» **TASK DIRECTIONS**
Type out all the records word for word. Any pictures are to be left out.

┌─ THE INPUT

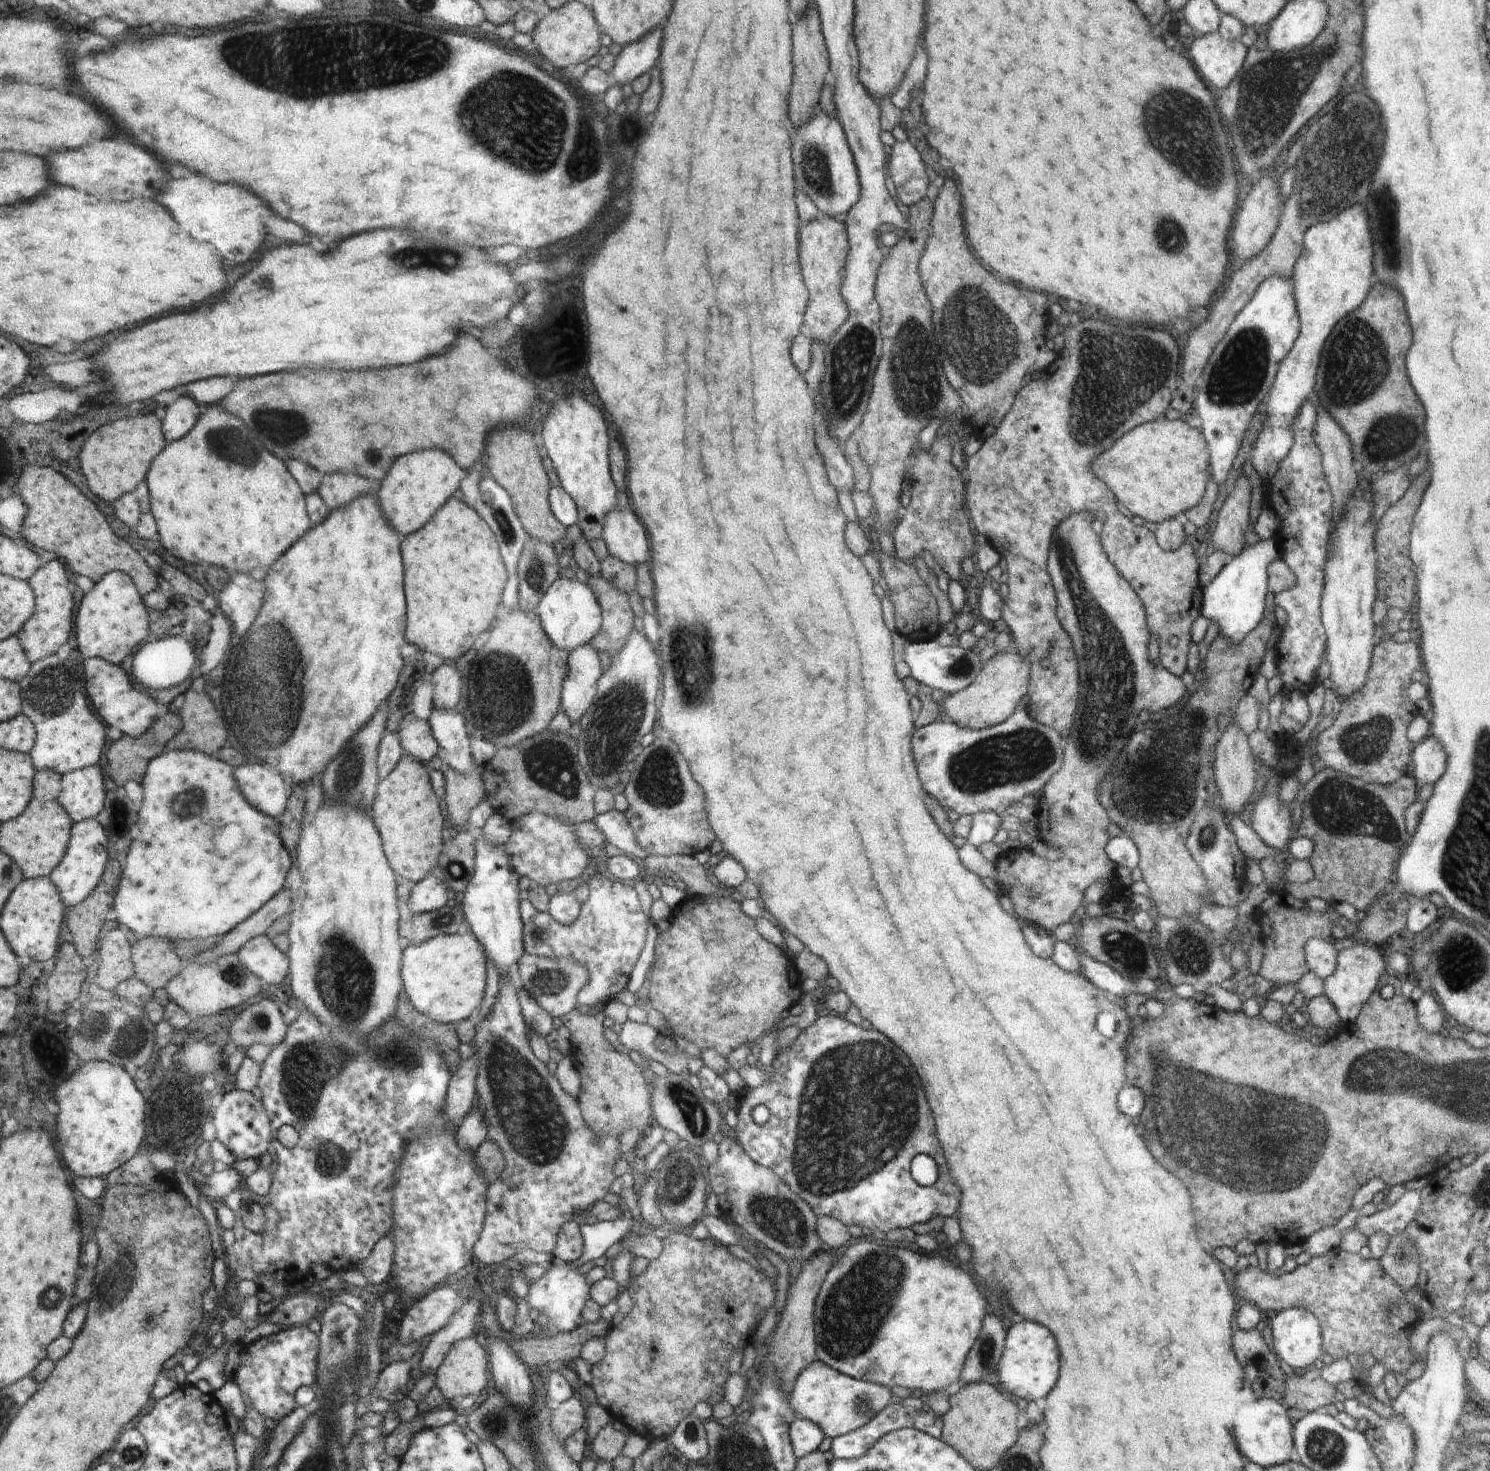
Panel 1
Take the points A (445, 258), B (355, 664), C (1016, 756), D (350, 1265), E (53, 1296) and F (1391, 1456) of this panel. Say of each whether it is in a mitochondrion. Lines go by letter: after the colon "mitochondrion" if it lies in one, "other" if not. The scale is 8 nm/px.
A: mitochondrion
B: other
C: mitochondrion
D: other
E: mitochondrion
F: other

└─

» **RESULT**
Panel 1
Take the points A (445, 258), B (355, 664), C (1016, 756), D (350, 1265), E (53, 1296) and F (1391, 1456) of this panel. Say of each whether it is in a mitochondrion. Lines go by letter: after the colon "mitochondrion" if it lies in one, "other" if not. The scale is 8 nm/px.
A: mitochondrion
B: other
C: mitochondrion
D: other
E: mitochondrion
F: other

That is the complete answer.